Kimberly Paxton
Activist Post
Do you ever feel like someone is watching you when you’re driving down the road?
Well, they are. Not only are you being watched, but your car is being photographed via license plate scanners, the photo is being saved, and it’s there for future tracking purposes. This isn’t just a high-crime, big-city kind of tactic – this is also happening in small town USA as police departments blame decreasing budgets for the perceived necessity of high-tech surveillance. Wherever you have driven your car, the government has a record of it, whether or not you are suspected of committing crime.

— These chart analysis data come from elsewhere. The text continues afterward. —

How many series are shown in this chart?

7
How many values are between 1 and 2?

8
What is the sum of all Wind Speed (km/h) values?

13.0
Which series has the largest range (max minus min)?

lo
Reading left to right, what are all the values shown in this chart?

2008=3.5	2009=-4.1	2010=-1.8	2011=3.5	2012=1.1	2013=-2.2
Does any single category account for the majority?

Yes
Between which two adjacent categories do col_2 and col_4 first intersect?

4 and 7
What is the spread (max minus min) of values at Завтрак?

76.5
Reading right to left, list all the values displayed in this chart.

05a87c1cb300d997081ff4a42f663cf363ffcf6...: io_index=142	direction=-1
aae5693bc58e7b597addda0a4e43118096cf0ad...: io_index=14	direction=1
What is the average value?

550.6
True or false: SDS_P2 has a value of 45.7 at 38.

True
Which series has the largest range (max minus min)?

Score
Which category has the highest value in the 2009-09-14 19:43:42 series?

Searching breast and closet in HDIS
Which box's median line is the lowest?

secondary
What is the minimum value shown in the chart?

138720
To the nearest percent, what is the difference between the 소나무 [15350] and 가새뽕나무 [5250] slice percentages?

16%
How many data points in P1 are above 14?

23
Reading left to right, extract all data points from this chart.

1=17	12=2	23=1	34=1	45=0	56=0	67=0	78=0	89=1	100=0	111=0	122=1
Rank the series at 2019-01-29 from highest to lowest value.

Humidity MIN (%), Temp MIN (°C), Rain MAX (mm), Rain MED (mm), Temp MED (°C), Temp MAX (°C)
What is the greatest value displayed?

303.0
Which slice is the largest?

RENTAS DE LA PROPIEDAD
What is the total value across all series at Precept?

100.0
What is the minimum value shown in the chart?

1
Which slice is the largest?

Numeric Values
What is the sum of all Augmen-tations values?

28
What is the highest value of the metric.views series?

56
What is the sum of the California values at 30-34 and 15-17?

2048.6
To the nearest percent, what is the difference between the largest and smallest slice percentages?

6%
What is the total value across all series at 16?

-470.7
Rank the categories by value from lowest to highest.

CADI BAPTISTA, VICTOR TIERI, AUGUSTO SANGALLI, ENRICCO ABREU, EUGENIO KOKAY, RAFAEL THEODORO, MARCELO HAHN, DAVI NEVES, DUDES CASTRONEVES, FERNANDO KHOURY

The ACLU strongly objects to what they call “dragnet surveillance systems.”
Using automated scanners, law enforcement agencies across the country have amassed millions of digital records on the location and movement of every vehicle with a license plate, according to a study published Wednesday by the American Civil Liberties Union. Affixed to police cars, bridges or buildings, the scanners capture images of passing or parked vehicles and note their location, uploading that information into police databases. Departments keep the records for weeks or years, sometimes indefinitely.
As the technology becomes cheaper and more ubiquitous, and federal grants focus on aiding local terrorist detection, even small police agencies are able to deploy more sophisticated surveillance systems. While the Supreme Court ruled in 2012 that a judge’s approval is needed to track a car with GPS, networks of plate scanners allow police effectively to track a driver’s location, sometimes several times every day, with few legal restrictions. The ACLU says the scanners assemble what it calls a “single, high-resolution image of our lives.” (source)
According to Lt. Bill Hedgpeth, a spokesman for the Mesquite Police Department in Texas, it shouldn’t really be seen as a big deal. His department has records going back two years. He explained that ”there’s no expectation of privacy” for a vehicle driving on a public road or parked in a public place. According to Hedgpeth, ”It’s just a vehicle. It’s just a license plate.”
In true Minority Report fashion, though, these records can come back to haunt you. You might not be guilty of something now, but information collected now can help track you in the future.
In Yonkers, N.Y., just north of the Bronx, police said retaining the information indefinitely helps detectives solve future crimes. In a statement, the department said it uses license plate readers as a “reactive investigative tool” that is only accessed if detectives are looking for a particular vehicle in connection to a crime. (source)
This kind of database is that it can be easily plugged in to predictive software. If you go to Starbucks every day at 7:45 on your way to work, it would be pretty easy to find you at that location at that time. If you are at the address of a school at 3:30 every day, then it is likely that your children attend that school. This opens a Pandora’s box of Big Brother tactics that can be used against you – all with information collected without your knowledge and without your consent.
Kimberly Paxton, a staff writer for the Daily Sheeple, where this article first appeared, is based out of upstate New York.